(ENTRIES SHOWN begins)
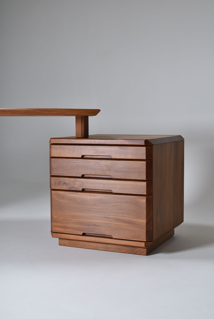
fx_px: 507
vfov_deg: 35.0
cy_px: 160
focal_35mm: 57
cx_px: 107
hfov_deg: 23.8
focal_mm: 38
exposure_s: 1/160
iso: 100
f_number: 7.1
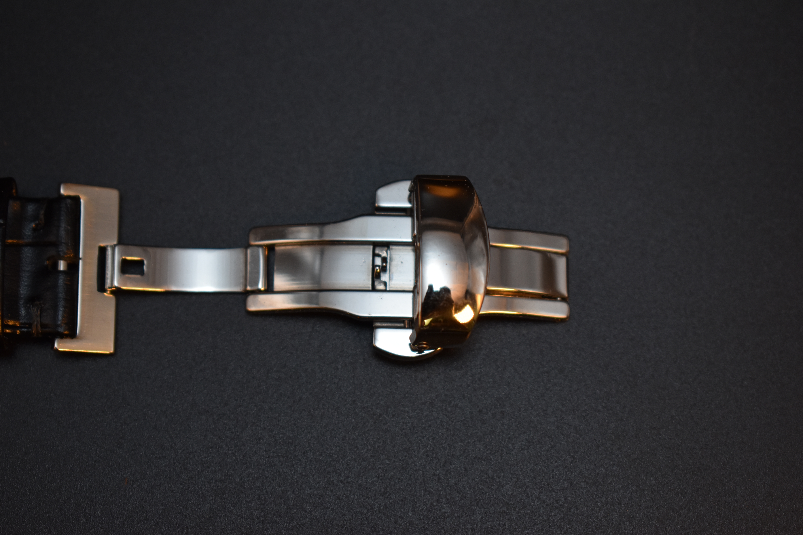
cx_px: 402
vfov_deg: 16.6
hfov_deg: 24.6
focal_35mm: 82
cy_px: 268
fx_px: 1840
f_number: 5.6
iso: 640
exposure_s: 1/125
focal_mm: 55
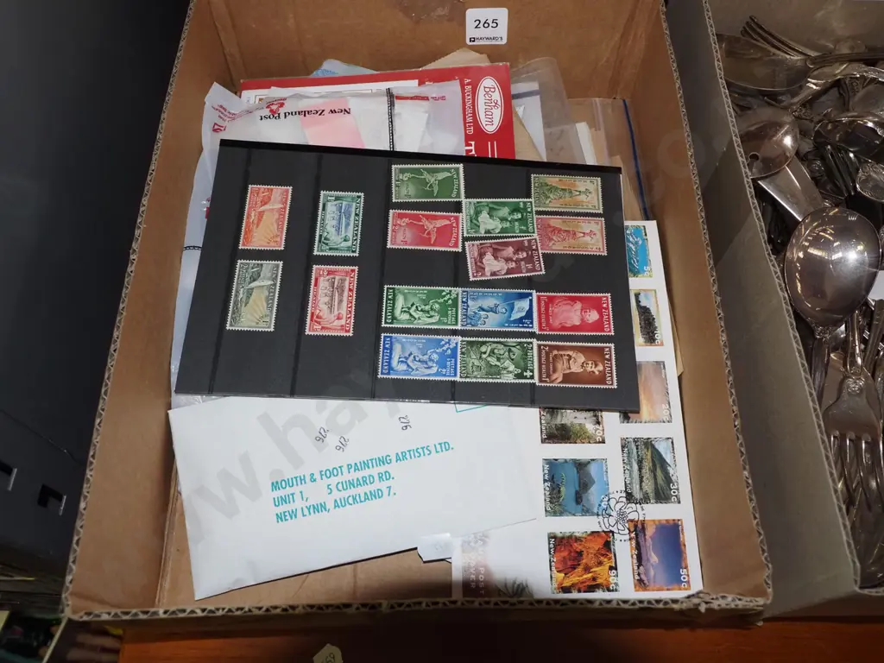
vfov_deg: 49.7
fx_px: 715
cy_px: 332
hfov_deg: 63.4
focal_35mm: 28
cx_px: 442
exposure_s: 1/160
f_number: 5.6
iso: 2500
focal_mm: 14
(ENTRIES SHOWN ends)
- [INSTRUCTION]
The result should be every entry, word for word, and no pictures.

- [ANSWER FOR THE TASK]
fx_px: 507
vfov_deg: 35.0
cy_px: 160
focal_35mm: 57
cx_px: 107
hfov_deg: 23.8
focal_mm: 38
exposure_s: 1/160
iso: 100
f_number: 7.1
cx_px: 402
vfov_deg: 16.6
hfov_deg: 24.6
focal_35mm: 82
cy_px: 268
fx_px: 1840
f_number: 5.6
iso: 640
exposure_s: 1/125
focal_mm: 55
vfov_deg: 49.7
fx_px: 715
cy_px: 332
hfov_deg: 63.4
focal_35mm: 28
cx_px: 442
exposure_s: 1/160
f_number: 5.6
iso: 2500
focal_mm: 14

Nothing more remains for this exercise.